Description of the task >> In the items below, change every "Breda" to "Eindhoven" and write out the text with everything else unchanged. Leave the pictures out.

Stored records

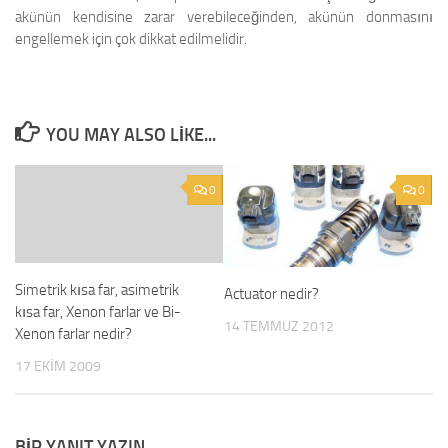
akünün kendisine zarar verebileceğinden, akünün donmasını
engellemek için çok dikkat edilmelidir.
YOU MAY ALSO LIKE...
0
0
Simetrik kısa far, asimetrik
Actuator nedir?
kısa far, Xenon farlar ve Bi-
14 TEMMUZ 2012
Xenon farlar nedir?
17 EKIM 2009
BIR YANIT YAZIN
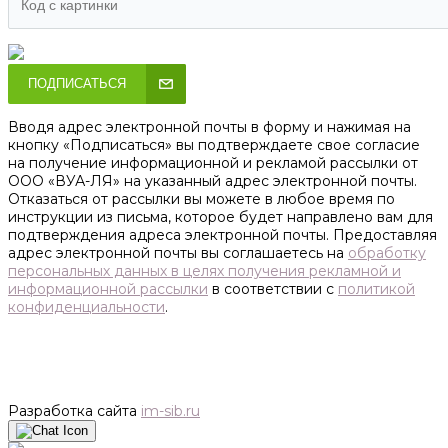
ПОДПИСАТЬСЯ
Вводя адрес электронной почты в форму и нажимая на
кнопку «Подписаться» вы подтверждаете свое согласие
на получение информационной и рекламой рассылки от
ООО «ВУА-ЛЯ» на указанный адрес электронной почты.
Отказаться от рассылки вы можете в любое время по
инструкции из письма, которое будет направлено вам для
подтверждения адреса электронной почты. Предоставляя
адрес электронной почты вы соглашаетесь на
обработку
персональных данных в целях получения рекламной и
информационной рассылки
в соответствии с
политикой
конфиденциальности
.
Разработка сайта
im-sib.ru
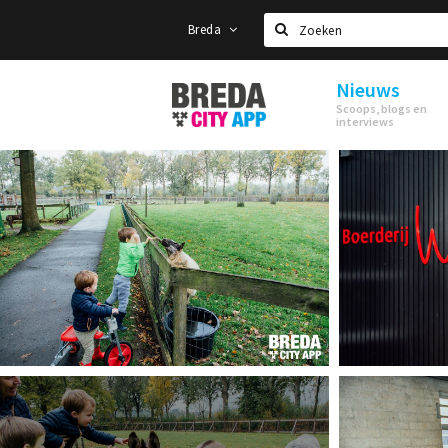
Breda
Zoeken
Nieuws
Stappen
Scoops, blogs en
&
interviews
Shoppen
Breda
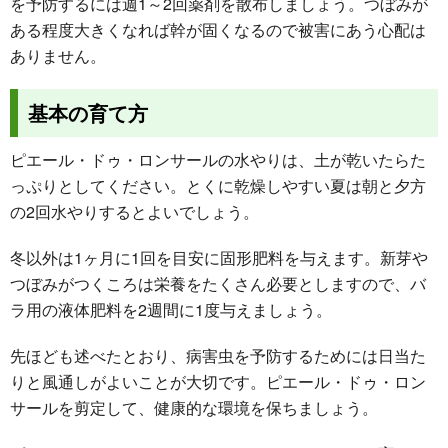
を予防するには週1～2回薬剤を散布しましょう。つぼみが
ある程度大きくなれば幹が固くなるので被害にあう心配は
ありません。
基本の育て方
ピエール・ドゥ・ロンサールの水やりは、土が乾いたらた
っぷりとしてください。とくに乾燥しやすい夏は朝と夕方
の2回水やりするとよいでしょう。
冬以外は1ヶ月に1回を目安に固形肥料を与えます。新芽や
つぼみがつくころは栄養をたくさん必要としますので、バ
ラ用の液体肥料を2週間に1度与えましょう。
先ほども述べたとおり、病害虫を予防するためには日当た
りと風通しがよいことが大切です。ピエール・ドゥ・ロン
サールを剪定して、健康的な環境を保ちましょう。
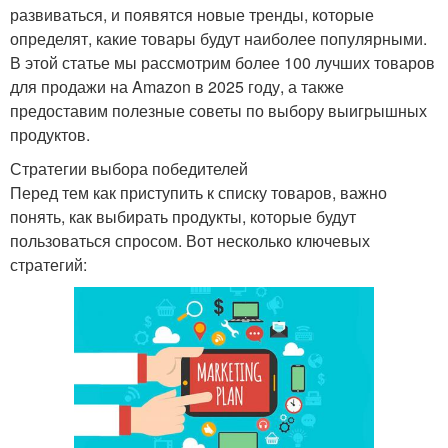
развиваться, и появятся новые тренды, которые
определят, какие товары будут наиболее популярными.
В этой статье мы рассмотрим более 100 лучших товаров
для продажи на Amazon в 2025 году, а также
предоставим полезные советы по выбору выигрышных
продуктов.
Стратегии выбора победителей
Перед тем как приступить к списку товаров, важно
понять, как выбирать продукты, которые будут
пользоваться спросом. Вот несколько ключевых
стратегий:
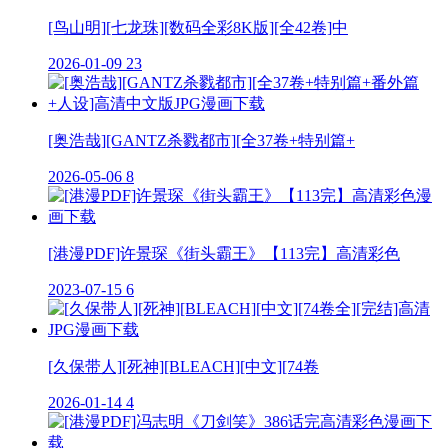
[鸟山明][七龙珠][数码全彩8K版][全42卷]中
2026-01-09
23
[奥浩哉][GANTZ杀戮都市][全37卷+特别篇+
2026-05-06
8
[港漫PDF]许景琛《街头霸王》【113完】高清彩色
2023-07-15
6
[久保带人][死神][BLEACH][中文][74卷
2026-01-14
4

Your response >>
akünün kendisine zarar verebileceğinden, akünün donmasını
engellemek için çok dikkat edilmelidir.
YOU MAY ALSO LIKE...
0
0
Simetrik kısa far, asimetrik
Actuator nedir?
kısa far, Xenon farlar ve Bi-
14 TEMMUZ 2012
Xenon farlar nedir?
17 EKIM 2009
BIR YANIT YAZIN
ПОДПИСАТЬСЯ
Вводя адрес электронной почты в форму и нажимая на
кнопку «Подписаться» вы подтверждаете свое согласие
на получение информационной и рекламой рассылки от
ООО «ВУА-ЛЯ» на указанный адрес электронной почты.
Отказаться от рассылки вы можете в любое время по
инструкции из письма, которое будет направлено вам для
подтверждения адреса электронной почты. Предоставляя
адрес электронной почты вы соглашаетесь на
обработку
персональных данных в целях получения рекламной и
информационной рассылки
в соответствии с
политикой
конфиденциальности
.
Разработка сайта
im-sib.ru
Eindhoven
Zoeken
Nieuws
Stappen
Scoops, blogs en
&
interviews
Shoppen
Eindhoven
を予防するには週1～2回薬剤を散布しましょう。つぼみが
ある程度大きくなれば幹が固くなるので被害にあう心配は
ありません。
基本の育て方
ピエール・ドゥ・ロンサールの水やりは、土が乾いたらた
っぷりとしてください。とくに乾燥しやすい夏は朝と夕方
の2回水やりするとよいでしょう。
冬以外は1ヶ月に1回を目安に固形肥料を与えます。新芽や
つぼみがつくころは栄養をたくさん必要としますので、バ
ラ用の液体肥料を2週間に1度与えましょう。
先ほども述べたとおり、病害虫を予防するためには日当た
りと風通しがよいことが大切です。ピエール・ドゥ・ロン
サールを剪定して、健康的な環境を保ちましょう。
развиваться, и появятся новые тренды, которые
определят, какие товары будут наиболее популярными.
В этой статье мы рассмотрим более 100 лучших товаров
для продажи на Amazon в 2025 году, а также
предоставим полезные советы по выбору выигрышных
продуктов.
Стратегии выбора победителей
Перед тем как приступить к списку товаров, важно
понять, как выбирать продукты, которые будут
пользоваться спросом. Вот несколько ключевых
стратегий:
[鸟山明][七龙珠][数码全彩8K版][全42卷]中
2026-01-09
23
[奥浩哉][GANTZ杀戮都市][全37卷+特别篇+
2026-05-06
8
[港漫PDF]许景琛《街头霸王》【113完】高清彩色
2023-07-15
6
[久保带人][死神][BLEACH][中文][74卷
2026-01-14
4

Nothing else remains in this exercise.